When Paul heard from The Spirit, and headed towards Jerusalem, the greatest spiritual warfare he faced involved friendly fire. There were those who told Paul they had heard The Spirit tell him not to go. He didn't argue with them. He knelt with them in prayer, and when he got up, he simply said farewell to his friends, and got on the boat for Jerusalem. Good call, Paul.

All the way to Jerusalem, Paul would be hindered by well-meaning friends, and perfectly accurate prophets. They all missed the point. Paul's mission wasn't focused on either arrival or survival. He lived only for revival.
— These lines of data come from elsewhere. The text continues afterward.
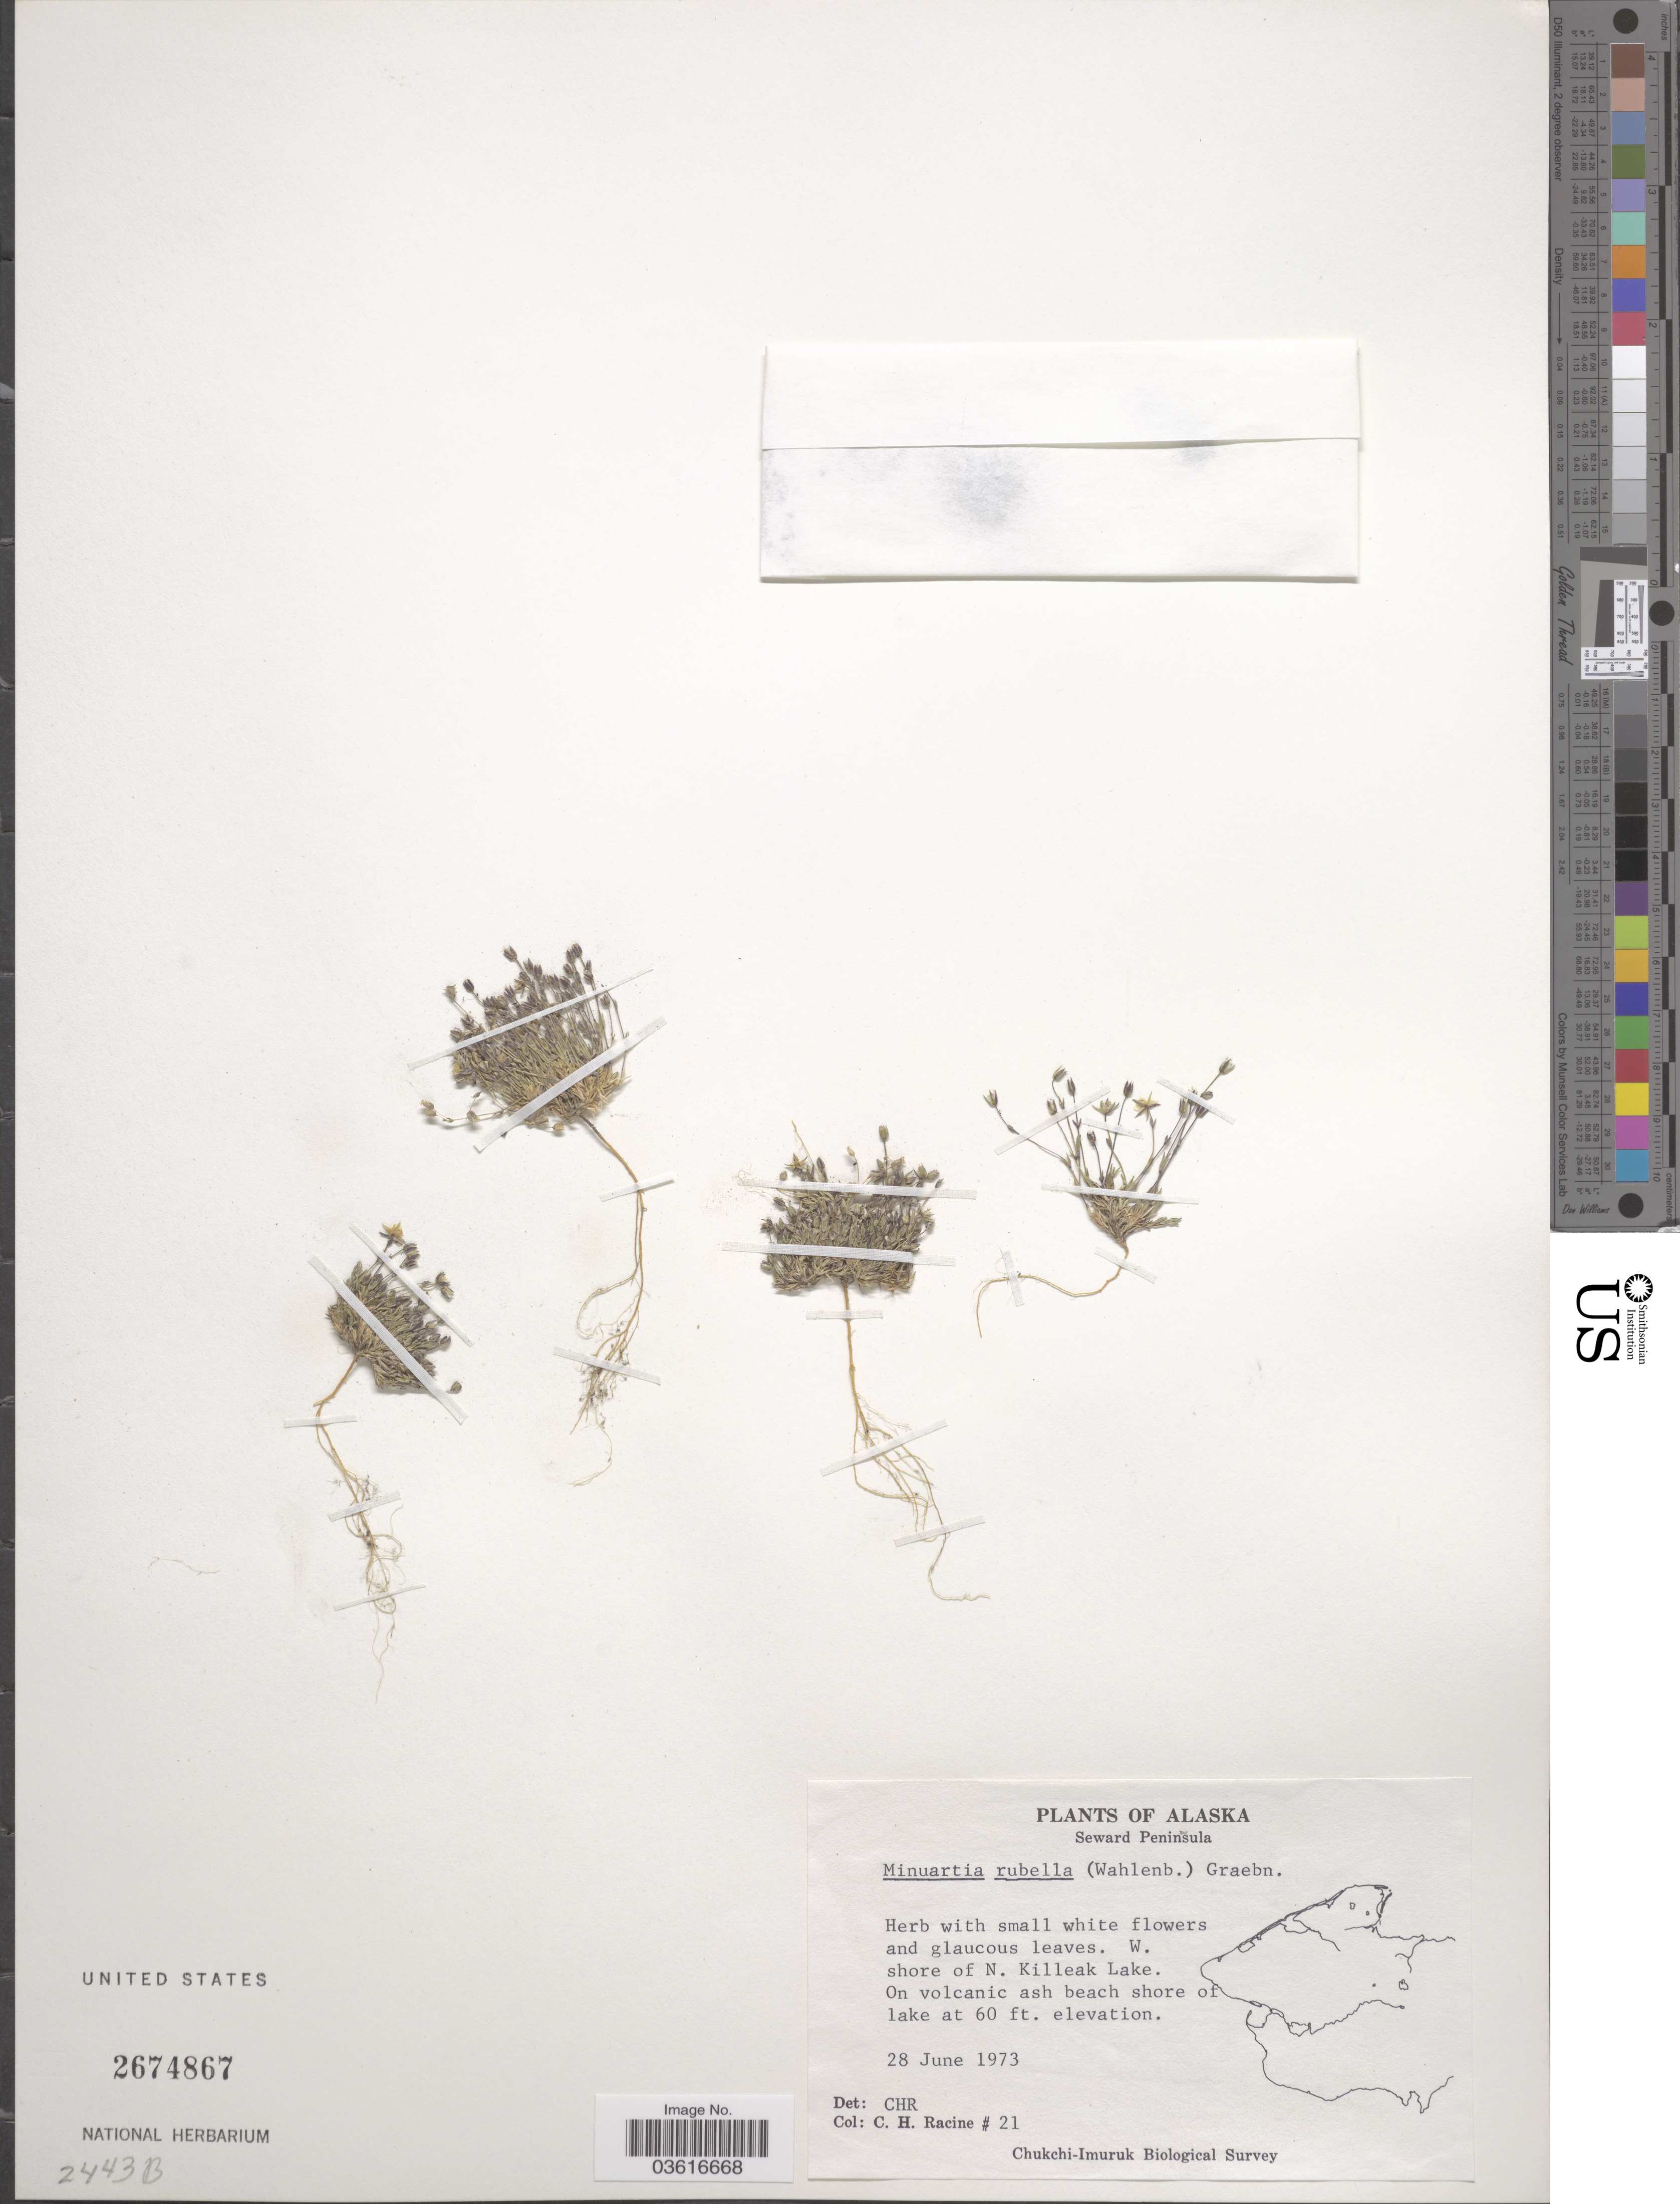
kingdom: Plantae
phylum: Tracheophyta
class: Magnoliopsida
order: Caryophyllales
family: Caryophyllaceae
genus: Minuartia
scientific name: Minuartia rubella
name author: (Wahlenb.) Hiern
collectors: C. Racine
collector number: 21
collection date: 1973-06-28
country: United States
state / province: Alaska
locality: Seward Peninsula. W. shore of N. Killeak Lake.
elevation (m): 18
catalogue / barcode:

Paul was a dead man who had no purpose in life, unless revived by The Spirit of God to carry out something "for the name of the Lord Jesus Christ." v. 13

With every breath, and every step Paul took, he was in synchronized rhythm with The Spirit of the Risen Christ. To people who were breathless to warn Paul from impending doom, it looked like Paul was on a suicide mission. They didn't understand they were a little late. Paul was already a dead man.

The infusion of courage for the course ahead, leads to the loss of fear for the consequences, come what may. Paul was bound and determined. If The Spirit led him to a confrontation with his enemies that would result in him being bound and delivered to the Gentiles, then The Spirit would lead him through it.

Paul's imprisonment would appear as a complete disaster, but it was actually all in God's plan to bring Paul to Rome. Along the way, Paul's letters to his friends would become most of the New Testament. Our hindsight on the will of God in this matter is now unimpaired by the fog of war. Sometimes it is hard to obey in the present tense, when there appears to be a clear and present danger. Prayer helps to clear the air, and remove the fear.

Thanks Agabus. If Paul had been deterred by your prophecy, he might not have ever given us Romans 8:28.

"And we know that God causes all things to work together for good to those who love God, to those who are called according to His purpose." Roman 8:28

The Dilemma often comes when confronted by the choice of listening to friends or obeying The Spirit's voice. The Dilemma can lead to a detour from God's best, to a settling for good enough.

Prayer purifies a believer's motives and improves their sense of direction. Well-meaning people may try to save a friend from pain, but at the same time a painful experience does not mean that a person has missed God. They might be right in the center of God's will for their lives.

Athletes are sometimes challenged to "Play through the pain." Anyone who has ever heard this platitude knows that it is easier said than done. For the believer, life is a marathon, not a sprint, and around every corner there is another steep hill, or a painful challenge to face. Perhaps obedient believers would have more joy for the journey if they would take a page from Paul's workout manual, and "PRAY THROUGH THE PAIN." He did, and he finished the course. Finish strong. TALK LESS! PRAY MORE!